Создается, правда, впечатление, что Меер (после училища он предпочитал называть себя Макс, или Максим) хотел не столько получить образование или сделать карьеру в столице, сколько просто сбежать из родного города. После этого он бывал в Белостоке только проездом, в письмах передавал приветы родным, но увидеться с ними не стремился. Отец – единственный из членов семьи, кого он вспоминал с подлинной теплотой, – умер через год после ухода сына в армию. На еврейском кладбище Багновка до сих пор сохранилась его могила с надписью: «Здесь лежит богобоязненный ученый муж, наш учитель Моше, сын ученого мужа, нашего учителя, блаженной памяти Авраама Якова Валлаха. Умер 27 нисана 5654 года» – это соответствует 21 апреля 1894 года. Мать и сестры оставались в Белостоке до 1906 года, когда после страшного июньского погрома многие евреи покинули город. Вероятно, они отправились к родственникам в Лодзь, после чего их следы потерялись.
Могила отца Литвинова на еврейском кладбище Белостока. (Из открытых источников)

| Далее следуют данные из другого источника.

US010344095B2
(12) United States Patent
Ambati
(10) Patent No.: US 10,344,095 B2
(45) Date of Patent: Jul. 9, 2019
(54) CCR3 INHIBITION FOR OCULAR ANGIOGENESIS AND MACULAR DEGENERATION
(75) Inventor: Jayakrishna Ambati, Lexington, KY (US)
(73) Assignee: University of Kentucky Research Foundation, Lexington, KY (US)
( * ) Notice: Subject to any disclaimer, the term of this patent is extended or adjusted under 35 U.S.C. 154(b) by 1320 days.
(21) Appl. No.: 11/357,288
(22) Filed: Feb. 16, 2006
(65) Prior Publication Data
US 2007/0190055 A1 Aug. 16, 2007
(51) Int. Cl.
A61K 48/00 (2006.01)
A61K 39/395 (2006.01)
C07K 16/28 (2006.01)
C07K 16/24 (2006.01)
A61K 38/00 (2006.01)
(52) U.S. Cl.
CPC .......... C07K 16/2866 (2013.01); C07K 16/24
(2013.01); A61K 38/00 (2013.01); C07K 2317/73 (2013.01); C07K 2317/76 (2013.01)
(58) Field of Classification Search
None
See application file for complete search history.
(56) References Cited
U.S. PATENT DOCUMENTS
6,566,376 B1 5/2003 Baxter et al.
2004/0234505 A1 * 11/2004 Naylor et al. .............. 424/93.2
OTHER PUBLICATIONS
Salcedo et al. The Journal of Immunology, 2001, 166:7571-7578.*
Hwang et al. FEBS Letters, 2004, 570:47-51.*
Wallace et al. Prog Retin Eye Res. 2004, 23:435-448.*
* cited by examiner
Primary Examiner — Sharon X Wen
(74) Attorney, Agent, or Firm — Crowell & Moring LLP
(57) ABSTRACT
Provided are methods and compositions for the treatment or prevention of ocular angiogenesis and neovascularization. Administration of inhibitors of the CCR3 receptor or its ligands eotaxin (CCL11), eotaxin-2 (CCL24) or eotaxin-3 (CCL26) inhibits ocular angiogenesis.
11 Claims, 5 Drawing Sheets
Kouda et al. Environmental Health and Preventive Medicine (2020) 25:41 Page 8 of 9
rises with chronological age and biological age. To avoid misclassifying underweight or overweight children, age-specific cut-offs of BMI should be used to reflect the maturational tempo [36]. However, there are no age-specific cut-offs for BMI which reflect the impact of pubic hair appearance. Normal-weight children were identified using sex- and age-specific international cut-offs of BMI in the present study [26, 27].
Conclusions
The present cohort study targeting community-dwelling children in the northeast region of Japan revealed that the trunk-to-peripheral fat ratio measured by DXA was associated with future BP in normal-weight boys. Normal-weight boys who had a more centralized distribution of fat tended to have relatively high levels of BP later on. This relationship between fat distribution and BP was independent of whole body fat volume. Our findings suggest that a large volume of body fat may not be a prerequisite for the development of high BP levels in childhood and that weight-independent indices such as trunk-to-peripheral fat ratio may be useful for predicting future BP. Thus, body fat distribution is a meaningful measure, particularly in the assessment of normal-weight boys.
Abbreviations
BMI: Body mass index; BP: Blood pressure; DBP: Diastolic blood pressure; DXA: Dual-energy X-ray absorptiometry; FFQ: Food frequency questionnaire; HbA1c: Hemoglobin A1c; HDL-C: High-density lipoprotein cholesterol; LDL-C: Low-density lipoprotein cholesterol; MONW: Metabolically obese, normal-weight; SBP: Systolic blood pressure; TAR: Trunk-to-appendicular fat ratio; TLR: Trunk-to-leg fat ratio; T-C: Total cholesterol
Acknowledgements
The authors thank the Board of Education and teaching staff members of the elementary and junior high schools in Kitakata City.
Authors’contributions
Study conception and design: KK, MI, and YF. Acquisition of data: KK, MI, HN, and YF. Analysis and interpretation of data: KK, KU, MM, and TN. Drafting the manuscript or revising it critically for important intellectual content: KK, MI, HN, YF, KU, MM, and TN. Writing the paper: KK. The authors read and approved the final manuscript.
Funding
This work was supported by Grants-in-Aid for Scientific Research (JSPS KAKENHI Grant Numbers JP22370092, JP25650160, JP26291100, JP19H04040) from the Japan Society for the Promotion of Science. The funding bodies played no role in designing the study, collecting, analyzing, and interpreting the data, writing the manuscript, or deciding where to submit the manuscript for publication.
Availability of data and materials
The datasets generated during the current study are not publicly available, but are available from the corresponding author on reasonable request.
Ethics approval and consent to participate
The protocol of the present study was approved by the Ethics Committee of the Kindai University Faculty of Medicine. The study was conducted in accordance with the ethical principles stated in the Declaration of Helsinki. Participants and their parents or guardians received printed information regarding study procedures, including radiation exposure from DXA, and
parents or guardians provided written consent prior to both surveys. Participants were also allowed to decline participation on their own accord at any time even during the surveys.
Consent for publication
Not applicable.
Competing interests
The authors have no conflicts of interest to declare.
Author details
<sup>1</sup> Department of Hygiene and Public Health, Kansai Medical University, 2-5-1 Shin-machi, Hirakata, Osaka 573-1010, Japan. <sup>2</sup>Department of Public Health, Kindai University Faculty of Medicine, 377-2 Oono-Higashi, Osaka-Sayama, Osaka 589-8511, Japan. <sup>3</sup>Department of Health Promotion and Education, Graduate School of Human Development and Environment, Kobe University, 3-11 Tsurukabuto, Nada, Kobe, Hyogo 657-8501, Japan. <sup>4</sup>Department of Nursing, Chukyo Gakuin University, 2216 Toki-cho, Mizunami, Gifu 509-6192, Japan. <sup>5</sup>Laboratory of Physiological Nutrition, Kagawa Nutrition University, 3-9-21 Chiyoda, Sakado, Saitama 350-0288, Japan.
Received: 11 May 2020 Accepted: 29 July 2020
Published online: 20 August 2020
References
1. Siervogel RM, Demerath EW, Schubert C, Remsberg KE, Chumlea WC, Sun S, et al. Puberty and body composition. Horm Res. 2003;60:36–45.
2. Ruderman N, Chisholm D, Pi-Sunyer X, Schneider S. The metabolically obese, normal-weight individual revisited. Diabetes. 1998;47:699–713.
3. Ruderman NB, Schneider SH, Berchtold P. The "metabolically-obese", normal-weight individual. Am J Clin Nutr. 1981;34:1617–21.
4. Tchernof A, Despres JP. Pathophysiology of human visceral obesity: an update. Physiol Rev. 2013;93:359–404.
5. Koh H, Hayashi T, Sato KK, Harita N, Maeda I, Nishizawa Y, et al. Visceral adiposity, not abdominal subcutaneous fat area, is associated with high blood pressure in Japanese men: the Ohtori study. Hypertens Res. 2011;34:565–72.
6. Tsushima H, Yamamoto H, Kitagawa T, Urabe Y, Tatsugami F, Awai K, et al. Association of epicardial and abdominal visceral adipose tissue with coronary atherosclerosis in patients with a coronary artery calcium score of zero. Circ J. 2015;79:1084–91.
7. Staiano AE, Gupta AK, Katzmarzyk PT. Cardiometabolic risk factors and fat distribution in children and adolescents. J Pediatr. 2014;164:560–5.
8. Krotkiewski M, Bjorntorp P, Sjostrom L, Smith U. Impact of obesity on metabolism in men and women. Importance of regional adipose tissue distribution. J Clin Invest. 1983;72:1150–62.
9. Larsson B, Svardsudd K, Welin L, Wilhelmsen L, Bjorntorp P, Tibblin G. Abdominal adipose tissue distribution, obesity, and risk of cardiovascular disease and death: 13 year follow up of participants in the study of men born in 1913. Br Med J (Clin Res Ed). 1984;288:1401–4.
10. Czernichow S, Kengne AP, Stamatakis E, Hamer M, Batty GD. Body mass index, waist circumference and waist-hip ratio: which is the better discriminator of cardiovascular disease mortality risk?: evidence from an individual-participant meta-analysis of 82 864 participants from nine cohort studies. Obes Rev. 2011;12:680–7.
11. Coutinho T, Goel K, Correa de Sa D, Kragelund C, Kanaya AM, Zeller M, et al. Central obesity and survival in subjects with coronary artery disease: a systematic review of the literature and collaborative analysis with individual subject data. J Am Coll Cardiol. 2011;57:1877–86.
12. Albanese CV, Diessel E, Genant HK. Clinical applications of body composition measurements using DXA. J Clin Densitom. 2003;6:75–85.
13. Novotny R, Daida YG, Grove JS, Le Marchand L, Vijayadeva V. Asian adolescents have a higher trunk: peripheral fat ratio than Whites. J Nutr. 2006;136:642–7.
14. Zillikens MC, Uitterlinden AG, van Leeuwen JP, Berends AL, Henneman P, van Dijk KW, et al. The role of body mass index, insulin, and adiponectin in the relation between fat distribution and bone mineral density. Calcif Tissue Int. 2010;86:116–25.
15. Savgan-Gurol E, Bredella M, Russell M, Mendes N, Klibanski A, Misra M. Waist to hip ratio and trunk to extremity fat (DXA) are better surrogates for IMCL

Об армейской службе Литвинова мы знаем в основном от выдумщика Поупа. Его рассказ так подробен, что, может быть, хранит следы неких подлинных воспоминаний. Правда, можно без труда выяснить, что 17-й Кавказский стрелковый полк, куда будто бы направили новобранца, был создан только в 1916 году, а его командир, полковник Александр Фалль из обрусевших немцев, никогда не существовал. Где на самом деле служил вольноопределяющийся Валлах, остается загадкой, но можно согласиться с Поупом, что это было в районе Баку. Как и с тем, что «от пятилетнего пребывания в армии он получил немалую пользу, научившись выполнять приказы и вести хорошо организованную жизнь – добродетели, которые он вряд ли приобрел бы в своей семье»[56].
Возможно, существовал и описанный Поупом ротный командир Валлаха – болгарин по фамилии Слугов, который не только давал ему уроки французского (Меер в свою очередь учил его немецкому), но и познакомил с социалистической литературой, включая сочинения Маркса. Добрый Слугов также помог своему протеже устроиться писарем в провиантскую службу – там Меер увидел, как офицеры постоянно расхищают солдатское довольствие, что укрепило его неприятие существующих порядков. В 1898 году на одном из бакинских предприятий – опять-таки по версии Поупа – вспыхнула забастовка, и 17-й полк отправили на ее подавление: «Когда был отдан приказ стрелять в толпу из трех сотен бастующих, Валлах воздержался от стрельбы, уже осознавая свою солидарность с трудящимися. Его отправили обратно в казарму, но Слугов не доложил об этом полковнику, замяв дело и добившись в скором времени увольнения Литвинова за какое-то мелкое нарушение правил»[57].
Литвинов на военной службе. (Фото из журнала «Огонек», 19–20 за 1936 г.)
Снова откровенная фантастика – за такой проступок солдата ждало бы не увольнение, а суровое наказание, да и скрывшему это начальнику не поздоровилось бы. Эту историю Поуп завершает заявлением, что в советское время полк, где служил Литвинов, был назван его именем – естественно, это тоже выдумка. Кстати, в упомянутом году в Баку не было крупных забастовок – таковая имела место в 1895 году на табачной фабрике Мирзабекянца, и ее в самом деле подавляли войска, но если Литвинов проявил неповиновение тогда, то зачем было увольнять его три года спустя? И кстати, почему он прослужил на Кавказе целых пять лет, если мог уволиться уже через полтора? Создается впечатление, что ему нравились и армейская дисциплина, и общение с капитаном Слуговым (если тот, конечно, существовал). Сам он в воспоминаниях пишет: «Мне было тогда 17–18 лет. Я был вольноопределяющимся на службе и там был послан на подавление стачки. Там я встретил товарищей, которые меня просвещали, и тогда я впервые узнал, что такое социализм»[58].
Вероятно, речь идет действительно о забастовке 1895-го, которая впервые внушила юному «вольноперу» сочувствие к борьбе трудящихся за свои права. И армию он покинул не потому, что ему грозил трибунал, а чтобы «служить интересам народа» и бороться против капитала, к которому, если верить Литвинову, он «питал злобу с самого раннего детства»[59]. Звучит это не слишком убедительно – скорее всего, военная служба просто утратила для него смысл, как и высшее образование, к которому он прежде стремился. Народ, которому он будто бы поклялся служить, оставался для него абстракцией, зато он знал, против кого борется – против царя и его министров, против офицеров-карателей, против жандармов, когда-то безвинно бросивших в тюрьму его отца. Революция виделась ему перспективой куда более влекущей и многообещающей, чем скучная служба в банке Мейлаха. Конечно, она была опасна, но трусом будущий нарком не был никогда.